----- PAGE
# Reinforcement Learning
## Our model
We will initially be using a MLP Regression model set up with the default parameters from scikit-learn's MLP Regression model since it seems like a solid place to start. After some trial and error, a second Dense layer for the model was added to hopefully capture a bit more complexity.

In [None]:
from tensorflow import keras

model = keras.Sequential([
	keras.layers.Dense(64, activation='relu'),
	keras.layers.Dense(64, activation='relu'),
	keras.layers.Dense(1)
])

model.compile(
    optimizer=keras.optimizers.Adam(learning_rate=0.001),
    loss='mse'
)

## Setting the exploration rate
The exploration rate is defined as the chance of randomly making a move instead of relying on the prediction of the model.

In [None]:
import matplotlib.pyplot as plt
import numpy as np

num_games = 1000
exploration_rates = np.linspace(1, 0, num_games)**2

fig, ax = plt.subplots(figsize=(12, 5))

ax.set_xlabel('Number of games played')
ax.set_ylabel('Exploration rate')
ax.plot(np.linspace(1, 1000, num_games), exploration_rates)
ax.set_title('Exploration rate as the number of games played increases')

plt.show()

## Training the model
The model will be trained by playing against itself.

In [None]:
import chess
import numpy as np
from IPython.display import clear_output
from chessbot.chessbot import ChessBot

def play_game_and_learn(model, exploration_rate=0.0, should_visualise=False):
	white = ChessBot(model, chess.WHITE, exploration_rate)
	black = ChessBot(model, chess.BLACK, exploration_rate)

	board = chess.Board()

	if should_visualise:
		display(board)

	while not board.is_game_over(claim_draw=True):
		board.push(black.move(board) if board.turn == chess.BLACK else white.move(board))

		if should_visualise:
			clear_output(wait=True)
			display(board)

	result = board.outcome(claim_draw=True).result()
	X = np.concatenate([black.moves_made, white.moves_made])
	
	if result == '1-0':
		y = np.ones(len(X))
	elif result == '0-1':
		y = np.zeros(len(X))
	else:
		y = np.concatenate([np.full(len(black.moves_made), 0.75), np.full(len(white.moves_made), 0.25)])
		
	model.fit(X, y)

	return result

In [None]:
from IPython.display import clear_output

results = []
white_wins = 0
black_wins = 0
draws = 0

for i in range(num_games):
	clear_output(wait=True)
	if i > 0:
		print(f"The last game's result: {results[-1]}")
	print(f'White wins: {white_wins}, Black wins: {black_wins}, Draws: {draws}')
	print(f'Game {i + 1}/{num_games} (exploration rate: {exploration_rates[i]:.2f})')

	result = play_game_and_learn(model, exploration_rate=exploration_rates[i])
	results.append(result)

	match result:
		case '1-0':
			white_wins += 1
		case '0-1':
			black_wins += 1
		case '1/2-1/2':
			draws += 1

In [None]:
print(f'White wins: {white_wins}, Black wins: {black_wins}, Draws: {draws}')

## Why not watch a game after all that training?

In [None]:
result = play_game_and_learn(model, should_visualise=True)
print(f'Game result: {result}')
----------
----- DATA
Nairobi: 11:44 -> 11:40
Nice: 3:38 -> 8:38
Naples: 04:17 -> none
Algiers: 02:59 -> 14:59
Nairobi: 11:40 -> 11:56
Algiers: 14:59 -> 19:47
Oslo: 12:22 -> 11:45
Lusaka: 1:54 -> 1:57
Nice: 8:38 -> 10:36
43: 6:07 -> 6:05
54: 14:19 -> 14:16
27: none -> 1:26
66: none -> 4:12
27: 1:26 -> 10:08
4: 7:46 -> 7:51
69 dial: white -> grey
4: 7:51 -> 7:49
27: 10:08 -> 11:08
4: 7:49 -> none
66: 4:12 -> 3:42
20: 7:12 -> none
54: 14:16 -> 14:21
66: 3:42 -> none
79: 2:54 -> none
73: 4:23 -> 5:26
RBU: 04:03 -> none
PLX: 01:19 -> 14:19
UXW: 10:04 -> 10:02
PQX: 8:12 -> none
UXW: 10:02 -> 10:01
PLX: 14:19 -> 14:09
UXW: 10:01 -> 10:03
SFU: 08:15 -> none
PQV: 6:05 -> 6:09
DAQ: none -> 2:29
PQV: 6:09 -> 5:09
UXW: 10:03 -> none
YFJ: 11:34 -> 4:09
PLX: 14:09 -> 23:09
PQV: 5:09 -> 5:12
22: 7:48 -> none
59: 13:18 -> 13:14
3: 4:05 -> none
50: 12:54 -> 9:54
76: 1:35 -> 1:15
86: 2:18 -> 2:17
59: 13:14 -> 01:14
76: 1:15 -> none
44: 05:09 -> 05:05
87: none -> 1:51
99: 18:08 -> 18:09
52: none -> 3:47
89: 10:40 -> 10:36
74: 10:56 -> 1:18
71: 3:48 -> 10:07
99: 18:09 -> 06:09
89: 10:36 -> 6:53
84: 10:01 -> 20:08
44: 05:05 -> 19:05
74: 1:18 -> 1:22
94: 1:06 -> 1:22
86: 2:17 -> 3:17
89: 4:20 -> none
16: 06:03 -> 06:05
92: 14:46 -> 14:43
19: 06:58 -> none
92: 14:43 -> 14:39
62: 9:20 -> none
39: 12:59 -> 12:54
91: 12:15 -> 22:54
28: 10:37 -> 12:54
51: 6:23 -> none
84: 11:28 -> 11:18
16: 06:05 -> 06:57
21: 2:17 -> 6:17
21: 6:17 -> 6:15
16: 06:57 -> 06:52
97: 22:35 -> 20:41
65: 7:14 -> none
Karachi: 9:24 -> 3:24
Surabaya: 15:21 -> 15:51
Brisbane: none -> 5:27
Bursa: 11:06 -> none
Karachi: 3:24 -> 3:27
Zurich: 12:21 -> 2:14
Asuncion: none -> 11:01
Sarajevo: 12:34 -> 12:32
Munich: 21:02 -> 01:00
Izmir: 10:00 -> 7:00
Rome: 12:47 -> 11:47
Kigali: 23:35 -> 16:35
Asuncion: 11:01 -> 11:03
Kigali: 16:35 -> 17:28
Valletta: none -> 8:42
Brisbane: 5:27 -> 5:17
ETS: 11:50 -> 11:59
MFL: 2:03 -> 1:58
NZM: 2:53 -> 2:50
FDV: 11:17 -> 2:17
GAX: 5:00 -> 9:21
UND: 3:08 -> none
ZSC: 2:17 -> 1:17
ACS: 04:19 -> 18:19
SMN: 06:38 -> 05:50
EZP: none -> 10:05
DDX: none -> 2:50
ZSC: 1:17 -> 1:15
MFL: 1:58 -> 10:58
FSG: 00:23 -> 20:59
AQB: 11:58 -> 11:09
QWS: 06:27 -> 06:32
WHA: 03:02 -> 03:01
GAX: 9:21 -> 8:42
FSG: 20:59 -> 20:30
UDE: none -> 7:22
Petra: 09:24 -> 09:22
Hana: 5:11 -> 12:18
----------
◆ PROBLEM TO SOLVE
Answer these questions about the reinforcement learning page above:
(a) What learning rate is set for the Adam optimizer?
(b) How does the page define the exploration rate?
(c) How will the model be trained?

◆ FINISHED ANSWER
(a) 0.001
(b) As the chance of randomly making a move instead of relying on the prediction of the model.
(c) By playing against itself.